Japan Moon Landing: Fate of Japanese Spacecraft Remains Uncertain After Moon Landing Attempt

Japan Moon Landing: Fate of Japanese Spacecraft Remains Uncertain After Moon Landing Attempt


A view from the BepiColombo spacecraft, jointly managed by the European and Japanese space agencies, during a flyby of Mercury last June.Credit…European Space Agency

Japan has been exploring the solar system for decades. Whatever the ultimate outcome of the SLIM mission is announced to be, the Japanese space agency, JAXA, has an assortment of scientific missions that continue to operate near and far from Earth.

It is the only country with a spacecraft currently orbiting Venus, the second planet from the sun. The Akatsuki mission to study Venus’s weather launched in 2010, but struggled with engine malfunctions that delayed its arrival. Once it managed to orbit Venus in 2015, its instruments observed a sideways smile-shaped feature that stretched across Venus’s atmosphere from pole to pole. Researchers continue to use data collected by the orbiter to study the planet.

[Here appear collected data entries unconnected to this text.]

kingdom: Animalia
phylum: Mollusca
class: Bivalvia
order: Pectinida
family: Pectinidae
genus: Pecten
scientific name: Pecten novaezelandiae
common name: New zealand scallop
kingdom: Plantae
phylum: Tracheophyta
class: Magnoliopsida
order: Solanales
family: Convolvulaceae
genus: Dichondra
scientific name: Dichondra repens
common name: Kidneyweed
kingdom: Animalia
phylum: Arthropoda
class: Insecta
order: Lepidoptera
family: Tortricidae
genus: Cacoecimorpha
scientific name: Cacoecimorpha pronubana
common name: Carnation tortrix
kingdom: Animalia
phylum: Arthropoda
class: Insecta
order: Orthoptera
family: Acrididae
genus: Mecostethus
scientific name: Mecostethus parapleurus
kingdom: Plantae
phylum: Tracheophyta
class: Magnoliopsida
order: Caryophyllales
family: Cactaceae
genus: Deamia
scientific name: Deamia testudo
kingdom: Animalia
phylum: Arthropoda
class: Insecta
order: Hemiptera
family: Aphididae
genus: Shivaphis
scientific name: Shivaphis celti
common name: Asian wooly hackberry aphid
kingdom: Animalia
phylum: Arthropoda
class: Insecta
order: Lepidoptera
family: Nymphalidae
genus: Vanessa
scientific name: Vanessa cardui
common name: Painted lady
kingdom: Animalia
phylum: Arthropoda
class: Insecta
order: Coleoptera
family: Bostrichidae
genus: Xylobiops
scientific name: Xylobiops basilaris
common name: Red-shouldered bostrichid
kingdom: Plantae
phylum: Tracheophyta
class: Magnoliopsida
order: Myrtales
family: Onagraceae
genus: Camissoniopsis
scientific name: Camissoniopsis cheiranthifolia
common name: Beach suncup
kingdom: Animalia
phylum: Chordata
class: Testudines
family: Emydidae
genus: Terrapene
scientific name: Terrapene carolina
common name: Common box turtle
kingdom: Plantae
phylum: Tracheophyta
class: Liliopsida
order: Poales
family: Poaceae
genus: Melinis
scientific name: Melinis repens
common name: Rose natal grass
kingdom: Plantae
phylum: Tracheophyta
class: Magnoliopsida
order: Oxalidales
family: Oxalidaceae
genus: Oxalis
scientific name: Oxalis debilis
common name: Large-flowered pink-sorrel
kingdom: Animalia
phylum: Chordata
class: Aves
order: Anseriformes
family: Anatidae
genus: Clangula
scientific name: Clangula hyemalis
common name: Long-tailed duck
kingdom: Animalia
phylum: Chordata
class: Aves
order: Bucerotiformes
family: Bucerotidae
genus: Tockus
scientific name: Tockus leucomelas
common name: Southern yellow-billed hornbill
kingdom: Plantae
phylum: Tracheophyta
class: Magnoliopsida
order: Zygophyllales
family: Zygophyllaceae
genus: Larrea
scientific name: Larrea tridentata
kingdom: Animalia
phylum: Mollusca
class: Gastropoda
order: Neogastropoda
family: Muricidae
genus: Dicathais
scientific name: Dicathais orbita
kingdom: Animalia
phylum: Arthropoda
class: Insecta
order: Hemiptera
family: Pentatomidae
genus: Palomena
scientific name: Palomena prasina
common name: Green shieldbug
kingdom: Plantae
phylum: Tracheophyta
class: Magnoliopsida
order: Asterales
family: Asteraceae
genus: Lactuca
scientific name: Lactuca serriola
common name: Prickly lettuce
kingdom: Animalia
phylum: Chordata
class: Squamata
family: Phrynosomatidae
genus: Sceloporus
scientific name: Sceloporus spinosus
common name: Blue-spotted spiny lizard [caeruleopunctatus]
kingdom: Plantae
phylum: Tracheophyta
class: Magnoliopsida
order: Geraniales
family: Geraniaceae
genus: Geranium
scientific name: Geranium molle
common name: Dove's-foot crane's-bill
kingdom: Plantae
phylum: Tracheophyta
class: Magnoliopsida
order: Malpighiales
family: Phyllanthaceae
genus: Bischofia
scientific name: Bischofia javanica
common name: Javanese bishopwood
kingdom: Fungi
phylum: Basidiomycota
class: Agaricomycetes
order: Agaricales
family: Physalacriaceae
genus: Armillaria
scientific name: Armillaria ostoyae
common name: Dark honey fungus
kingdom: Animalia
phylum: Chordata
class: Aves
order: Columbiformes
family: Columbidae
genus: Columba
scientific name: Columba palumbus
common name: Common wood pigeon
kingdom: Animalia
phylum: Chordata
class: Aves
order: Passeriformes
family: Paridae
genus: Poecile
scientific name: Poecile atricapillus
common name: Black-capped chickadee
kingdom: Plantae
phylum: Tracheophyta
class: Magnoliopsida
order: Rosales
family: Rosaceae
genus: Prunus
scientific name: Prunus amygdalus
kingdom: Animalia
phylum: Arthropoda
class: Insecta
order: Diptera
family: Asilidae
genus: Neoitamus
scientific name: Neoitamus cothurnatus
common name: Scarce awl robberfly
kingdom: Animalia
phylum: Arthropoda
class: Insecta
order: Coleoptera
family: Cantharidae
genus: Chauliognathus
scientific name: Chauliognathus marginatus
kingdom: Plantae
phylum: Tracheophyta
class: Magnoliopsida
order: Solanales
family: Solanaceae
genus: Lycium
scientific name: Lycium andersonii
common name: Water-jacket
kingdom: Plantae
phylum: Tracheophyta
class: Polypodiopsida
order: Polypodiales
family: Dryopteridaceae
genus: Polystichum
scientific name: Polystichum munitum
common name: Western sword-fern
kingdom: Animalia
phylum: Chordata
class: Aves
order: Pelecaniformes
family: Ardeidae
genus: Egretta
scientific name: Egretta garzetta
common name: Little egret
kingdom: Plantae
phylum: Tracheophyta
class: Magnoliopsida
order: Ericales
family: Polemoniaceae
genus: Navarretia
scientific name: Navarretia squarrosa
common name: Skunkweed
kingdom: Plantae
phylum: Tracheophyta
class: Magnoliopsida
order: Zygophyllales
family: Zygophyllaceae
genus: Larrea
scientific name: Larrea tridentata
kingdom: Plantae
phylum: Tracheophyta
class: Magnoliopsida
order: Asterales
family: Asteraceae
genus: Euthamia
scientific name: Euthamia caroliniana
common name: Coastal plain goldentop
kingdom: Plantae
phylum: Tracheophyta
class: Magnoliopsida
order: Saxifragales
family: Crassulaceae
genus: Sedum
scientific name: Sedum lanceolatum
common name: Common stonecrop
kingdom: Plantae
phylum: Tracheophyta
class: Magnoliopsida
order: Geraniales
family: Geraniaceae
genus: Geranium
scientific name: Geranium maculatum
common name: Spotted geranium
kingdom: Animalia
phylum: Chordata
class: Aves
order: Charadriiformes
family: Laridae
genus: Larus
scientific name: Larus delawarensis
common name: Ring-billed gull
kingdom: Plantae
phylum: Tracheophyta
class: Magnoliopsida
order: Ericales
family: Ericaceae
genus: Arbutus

Another active mission, Hayabusa2, has already completed its primary objective, collecting asteroid samples from Ryugu, a near-Earth asteroid, and returning them to Earth in December 2020. The spacecraft then headed to a secondary destination, an asteroid named 1998 KY26, which it will reach and study in 2031.

The BepiColombo mission, jointly operated with the European Space Agency, is on its way to Mercury, the solar system’s innermost planet. Orbiting Mercury is challenging, and requires a series of flybys to slow the spacecraft. Once this circuitous journey is completed in late 2025, BepiColombo will split into a pair of spacecraft — Mio, built by JAXA, and the European Mercury Planetary Orbiter — to observe the planet from different orbits.

Japan has other space missions planned as well.

A mission to Mars, MMX, is scheduled to launch in 2026 to study the red planet’s moons. It will try to land on the larger of the two, Phobos, to collect samples and return them to Earth for study. It may use some of the SLIM mission’s technology to accomplish that feat.

Another spacecraft, DESTINY+, could launch next year to study the asteroid 3200 Phaethon, which is the source of the Geminid meteor shower. And JAXA is collaborating with India’s space agency on a rover called LUPEX that could explore the moon’s surface.